Nul “lieu de mémoire” ici, le passé semble avoir été abandonné par ceux qui auraient pu lui donner sens. Les traces du passé ne sont que ruines, et les communautés – qu’elles soient azérie, soviétique ou même arménienne – ne sont plus là pour s’y rassembler. Les villages ont été rendu indiscernables par la guerre, le pillage et le temps. Les tombes musulmanes signalent les villages azéris abandonnés. Un monument aux morts de la Seconde Guerre mondiale témoigne de la chute d’un empire. Une majestueuse église arménienne semble tout droit sortie de l’Antiquité, à demi effondrée.

Si le précédent film de Pierre-Yves Vandeweerd avançait dans les tourmentes, tempête et mélancolie des hauteurs, voici que se dresse maintenant à l’horizon la confusion des vestiges de l’humanité. À nouveau la même ritournelle paraît s’enclencher, mais la mélancolie n’est pas ici introspective et sombre : elle est une force, une nouvelle langue qui énonce avec lucidité l’inaccessible résilience d’une humanité que les génocides auront blessée à jamais et dont les cicatrisations sont impossibles. Ce mal plutôt que d’affaiblir l’Homme, le dresse et le tient éveillé, en l’extrayant d’un temps linéaire du haut duquel il voit passer les tragédies. Cette conscience du retour éternel de la destruction et de la renaissance, cette mélancolie lucide est au seuil d’une certaine ironie. Dieu a déserté le ciel mais personne n’en porte plus le deuil ; la folie a succédé à la foi. Si, du fond de cette tristesse, une voix murmure « Laissez-moi mourir », ce n’est que pour mieux renaître indéfiniment.

« Pour ces montagnes, pour la liberté des miens, j’ai servi. » La montagne constitue l’un des thèmes centraux du nationalisme karabaghtsi. À l’Ouest, elle fait le lien avec l’Arménie, le refuge, tandis qu’à l’Est s’étend la plaine et l’Azerbaïdjan, le territoire de l’ennemi, l’horizon vide et le point de mire des soldats. La montagne est symbole de libération, mais dans le film, elle cerne le territoire. La plaine, c’était la circulation, le mouvement, là où menait la seule voie de chemin de fer du Karabagh. C’est désormais là où se succèdent alertes, tirs et entraînements : le front d’une guerre de basse intensité. Alors que le cessez-le-feu officiel est vieux de plus de vingt ans, des escarmouches font des dizaines de morts chaque année.

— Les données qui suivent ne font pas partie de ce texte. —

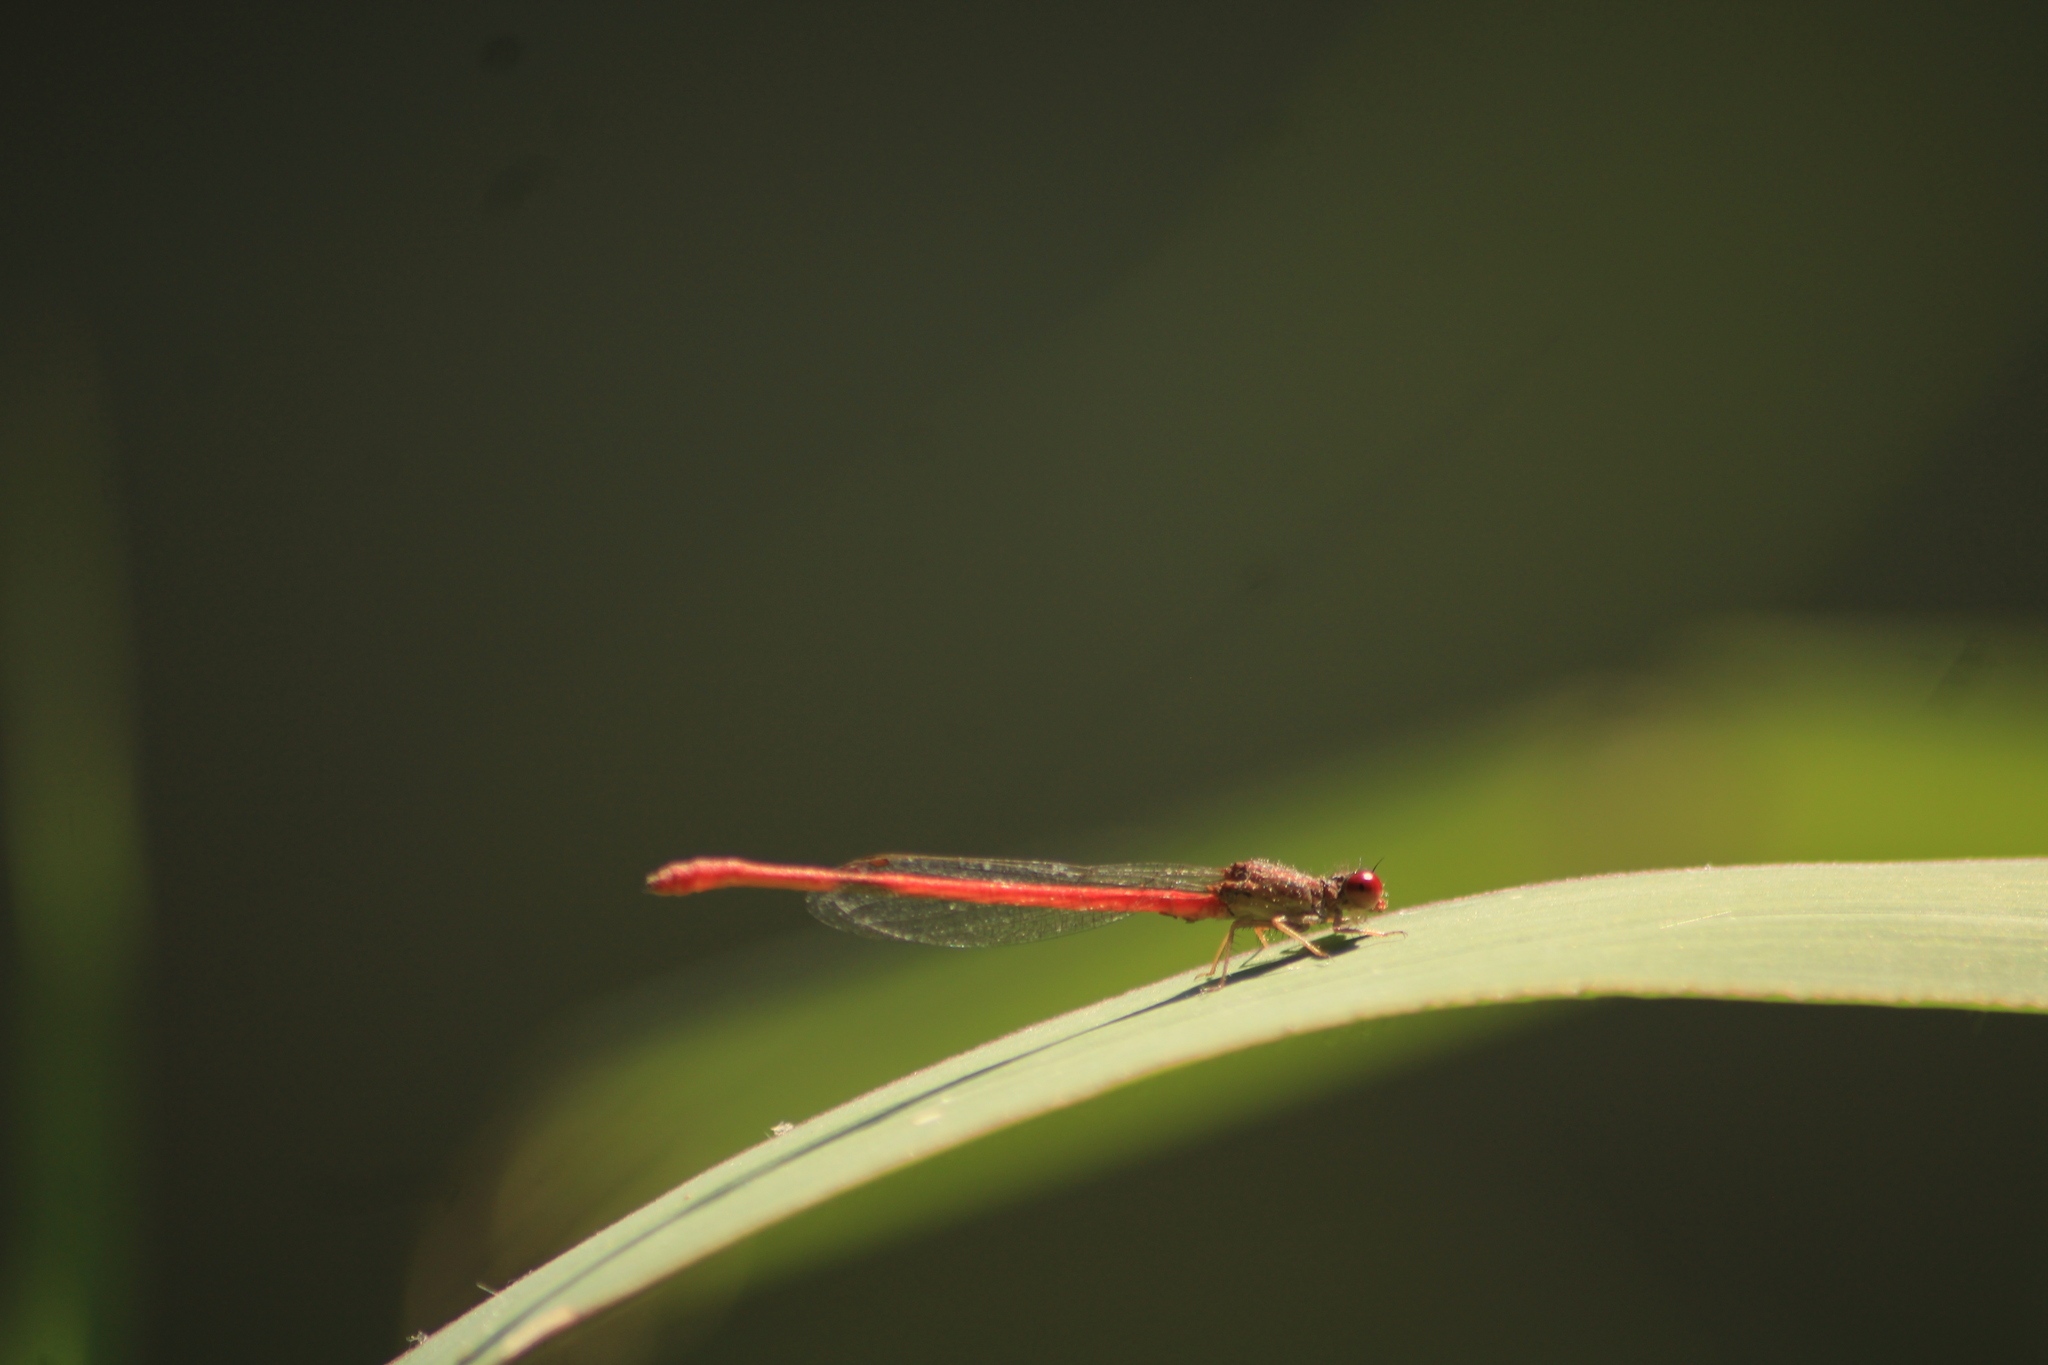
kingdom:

Les hommes se déplacent sans but apparent, forment des cercles qui se déclinent en d’innombrables rondes, tracées à la craie, dansées, psalmodiées… Ces rondes énoncent le perpétuel recommencement des drames, le massacre, la guerre et l’exil de ce peuple. Elles dessinent l’enfermement de ce territoire témoin de la succession des générations, enclave d’une mémoire retranchée. Les cercles butent contre la ligne de partage des terres, comme une figure géométrique immémoriale qui creuse les territoires : l’Homme condamnant l’Homme à tourner sans fin sur lui-même.

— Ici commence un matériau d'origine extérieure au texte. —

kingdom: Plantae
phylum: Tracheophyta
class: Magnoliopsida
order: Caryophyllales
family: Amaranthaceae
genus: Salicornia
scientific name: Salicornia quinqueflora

Les êtres ne sont qu’hommes, soldats pour toujours : jeunes appelés en uniforme ou vétérans portant encore quelques frusques militaires. Le paysage ne s’élève jamais au-delà de la guerre : il n’est que champs de bataille, champs de tir, champs de ruines. L’enchevêtrement des revendications sur le Karabagh semble avoir épuisé l’espace : rien n’a repoussé et la vie civile, agricole ou industrielle, en est absente. La terre est pauvre, hostile même : hauts plateaux et plaines enneigés et incultes cristallisent l’image de « conflit gelé ».

Chants et rondes forment un aller-retour permanent, une succession de schèmes qui rappellent les écholalies de l’autisme. Les voix comme les images s’avancent un peu plus loin dans l’exploration de la solitude. Un pas de côté est fait. L’enjeu n’est pas de commenter l’histoire, de s’épuiser à décrire l’immense complexité de l’identité du peuple arménien, mais de donner à ce présent inextricable un corps, une voix et une figure, de lui insuffler un regard intérieur, de former un pli fait de nombreux plis. Une lettre envoyée aux éternités perdues.

Les Éternels expose les ambiguïtés du nationalisme karabaghtsi. D’une part, la possession de la terre est montrée comme inachevée. L’absence de reconnaissance internationale soumet le pays à une attente infinie. D’autre part, en invoquant la mémoire du génocide arménien, le film légitime les partisans de la cause arménienne, pour qui la répétition de l’extermination est toujours possible. La guerre du Karabagh n’est pas vaine. Ne pas pouvoir mourir, c’est déjà être en vie.